*Exercise set*:
1. Decide whether each statement below agrees with the essay on college football. Answer yes or no for each, and quote the words of the essay that settle it.
(a) Yale and Princeton have played each other since 1873.
(b) Minnesota and Wisconsin have met 125 times.
(c) The fan base consisted mostly of people with no tie to the university.
2. Using the essay on college football, answer these questions briefly.
(a) Which matchup does the essay call Catholics vs. Convicts?
(b) Since what year have Auburn and Georgia clashed nearly every year?
(c) What tradition does the essay name for Clemson?
3. Write a continuation of the essay on college football, picking up right after its final sentence.

--- Provided passage ---

My dislike of professional football is not a hot take. I have never understood the appeal of an obviously commercialized and inorganic product like the NFL. What does it really mean to be a Cowboys or Raiders fan? What truly ties a professional sports franchise to a community? What roots, what genuine connection, can be found in a league where teams relocate at the whim of an owner chasing a better financial deal? The NFL, at its core, is nothing more than a mass-produced, corporate imitation of the greatest sport in America: college football.
Before the corrosive influence of NIL deals, the playoffs, and the transfer portal, college football embodied everything that made sports great. Its play style was regional, its players were local, and its history was deeply rooted in, and inseparable from, the fan base that supported it. College football was not just a game—it was an identity, a way of life that reflected the character of the communities it represented.
If the NFL is the epitome of the inorganic commodification of sports, then college football was its antithesis. It was a purely organic sport, rich with the unique flavor of the college towns that each team called home. When I was growing up, we dreamed of bowl season where we could witness the clash of vastly different styles—pass-happy West Coast teams facing off against the bruising, power-I juggernauts of the Deep South, or the corn-fed, heavy offensive lines of Nebraska taking on the suffocating defenses of the SEC. College football was a battleground of cultures, a national spectacle where Alabama vs. Penn State felt like a rematch of the Civil War and Notre Dame vs. Miami was Catholics vs. Convicts. These rivalries were not manufactured drama for TV ratings; they were built on decades—sometimes over a century—of real history and real stakes.
These regional differences weren’t just arbitrary. They were the product of more than a hundred years of tradition. The oldest rivalry in college football, Yale vs. Princeton, has been played since 1873. Auburn and Georgia have clashed nearly every year since 1892. Minnesota and Wisconsin have played 134 times since 1890. Army and Navy have battled 125 times since 1890, and their rivalry remains one of the most meaningful spectacles in American sports.
It wasn’t just the longevity of these rivalries that made them special, but their infrequency. Other sports boast heated rivalries with long and storied histories, but the nature of those competitions dilutes their significance. The Red Sox may lose to the Yankees, but they have another chance just a few weeks later. In college football, you get one game. One shot. One opportunity to claim bragging rights for an entire year. When Auburn plays Alabama or Ohio State plays Michigan, everything is on the line. A 5-6 season could be redeemed by winning the big one because that one game meant everything. And in an era before players were merely auditioning for the NFL, these teams—composed of local and regional players, many of whom were playing their last game—left everything on the field. This made college football rivalries some of the most electrifying games ever played.
The fan base was as organic as the rivalries themselves. They were made up of alumni, the relatives of alumni, and those with a direct connection to the university. From these roots sprang traditions passed down for generations. Rolling Toomer’s Corner at Auburn, Ralphie’s run at Colorado, dotting the “i” at Ohio State, and touching Howard’s Rock at Clemson—each school took pride in ceremonies so deeply embedded in tradition that their origins are sometimes lost to history. The connection between fans and their teams was not based on arbitrary loyalty to a brand or a logo; it was a birthright, a sacred bond between university, team, and town.

--- Given information ---

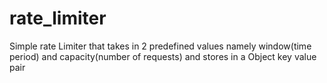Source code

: # rate_limiter

Simple rate Limiter that takes in 2 predefined values namely window(time period) and capacity(number of requests) and stores in a Object key value pair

---

*Responses by item number*:
1.
(a) Yes: "The oldest rivalry in college football, Yale vs. Princeton, has been played since 1873."
(b) No: "Minnesota and Wisconsin have played 134 times since 1890."
(c) No: "They were made up of alumni, the relatives of alumni, and those with a direct connection to the university."

2.
(a) Notre Dame vs. Miami
(b) 1892
(c) Touching Howard's Rock

3.
College football was everything that made sports great. It was organic. It was traditional. It was deeply rooted in the community. It was about pride—not in some corporate entity, but in something real, something personal.
Unfortunately, the ever-greedy eye of Sauron couldn’t let college football’s monetary potential remain untapped. In the last couple of years, everything that made college football special has been systematically dismantled. Coaches no longer stay for decades to build programs and legacies—now, they hop from school to school every few years in pursuit of a national championship and a fatter contract. Gone are the days of Bobby Bowden and Bear Bryant, icons who spent their entire careers (or close to it) shaping a single program.
The bowl system, ubiquitous with college football, that unique post-season tradition that celebrated regional champions, has been replaced by a playoff system designed to squeeze more money out of the sport. More games mean more TV revenue. The NIL deals have turned players into mercenaries, less concerned with school pride and more focused on preserving their bodies for the NFL Draft. And the transfer portal ensures that rosters are in constant flux, as players jump from school to school in search of the most lucrative opportunity or easiest path to playing time.
The loss of the historical bowl system in favor of the playoffs has stripped college football of one of its most cherished traditions. The bowl games were once the crown jewel of the season, honoring conference champions and offering unique, tradition-laden matchups that were often the only time certain programs would ever meet. Each bowl had its own identity, from the Rose Bowl’s historic Big Ten vs. Pac-12 clash to the Sugar Bowl’s deep Southern roots.
These games were not just postseason exhibitions; they were milestones, marking yearly endpoints in the sport’s history. Now, the focus has shifted entirely to the playoff, which prioritizes television ratings and corporate sponsorships over the pageantry and tradition that made college football special. The once-glorious bowl season has been relegated to a series of meaningless games, serving merely as consolation prizes for teams that failed to make it to the next round.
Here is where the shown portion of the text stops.